On retrouve l’illusion délirante de réunifier le monde sous un seul principe – celui d’une substance homogène chez les Jésuites de la Contre-Réforme, celui du code génétique chez les technocrates de la science biologique (mais aussi bien linguistique) avec comme précurseur Leibniz et sa divinité binaire. Car le programme ici visé n’a rien de génétique, c’est un programme social et historique. Ce qui est hypostasié dans la biochimie, c’est l’idéal d’un ordre social régi par une sorte de code génétique [...] irradiant le corps social de ses circuits opérationnels. [...]

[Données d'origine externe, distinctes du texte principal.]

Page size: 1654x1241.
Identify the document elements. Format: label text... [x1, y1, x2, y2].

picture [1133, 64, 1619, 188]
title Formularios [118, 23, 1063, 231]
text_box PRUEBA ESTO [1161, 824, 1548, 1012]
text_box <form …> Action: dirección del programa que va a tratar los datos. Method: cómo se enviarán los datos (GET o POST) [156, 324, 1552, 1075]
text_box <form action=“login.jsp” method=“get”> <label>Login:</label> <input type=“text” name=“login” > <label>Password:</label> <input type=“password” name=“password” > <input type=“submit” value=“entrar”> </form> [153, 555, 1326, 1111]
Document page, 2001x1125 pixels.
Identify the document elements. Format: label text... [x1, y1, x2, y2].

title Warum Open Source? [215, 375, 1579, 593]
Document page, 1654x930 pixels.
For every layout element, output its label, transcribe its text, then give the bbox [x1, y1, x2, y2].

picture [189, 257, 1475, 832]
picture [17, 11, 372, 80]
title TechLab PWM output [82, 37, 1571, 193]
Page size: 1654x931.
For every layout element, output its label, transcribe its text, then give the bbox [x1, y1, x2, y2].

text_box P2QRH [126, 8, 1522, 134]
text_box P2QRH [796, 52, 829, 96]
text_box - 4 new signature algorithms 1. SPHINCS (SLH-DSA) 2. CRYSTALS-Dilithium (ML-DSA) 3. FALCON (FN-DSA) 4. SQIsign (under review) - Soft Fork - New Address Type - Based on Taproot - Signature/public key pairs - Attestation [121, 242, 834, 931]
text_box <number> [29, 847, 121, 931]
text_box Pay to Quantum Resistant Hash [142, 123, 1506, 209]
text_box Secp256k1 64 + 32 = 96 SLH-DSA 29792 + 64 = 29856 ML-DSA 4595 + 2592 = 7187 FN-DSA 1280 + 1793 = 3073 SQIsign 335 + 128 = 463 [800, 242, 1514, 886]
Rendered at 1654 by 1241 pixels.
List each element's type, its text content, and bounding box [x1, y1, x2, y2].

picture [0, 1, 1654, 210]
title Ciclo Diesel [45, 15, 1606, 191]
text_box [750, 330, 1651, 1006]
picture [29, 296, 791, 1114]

Pratiquement et historiquement, cela signifie la substitution au contrôle social par la fin (et la providence plus ou moins dialectique qui veille à l’accomplissement de cette fin) d’un contrôle social par la prévision, la simulation, l’anticipation programmatrice, la mutation indéterminée, mais régie par le code. [...] D’une société capitaliste productiviste à un ordre néo-capitaliste cybernétique, qui vise cette fois au contrôle absolu : telle est la mutation à qui la théorisation biologique du code donne ses armes. Cette mutation n’a rien d’ "indéterminé" : elle est l’aboutissement de toute une histoire où successivement Dieu, l’Homme, le Progrès, l’Histoire elle-même se meurent au profit du code, où la transcendance se meurt au profit de l’immanence, celle-ci correspondant à une phase bien plus avancée dans la manipulation vertigineuse du rapport social.

Auteur: Baudrillard Jean

Info: Dans "L'échange symbolique et la mort", éditions Gallimard, 1976, pages 97 à 99

[ vision moderne du monde ] [ opérationnalité sans discours ] [ discours scientifique ]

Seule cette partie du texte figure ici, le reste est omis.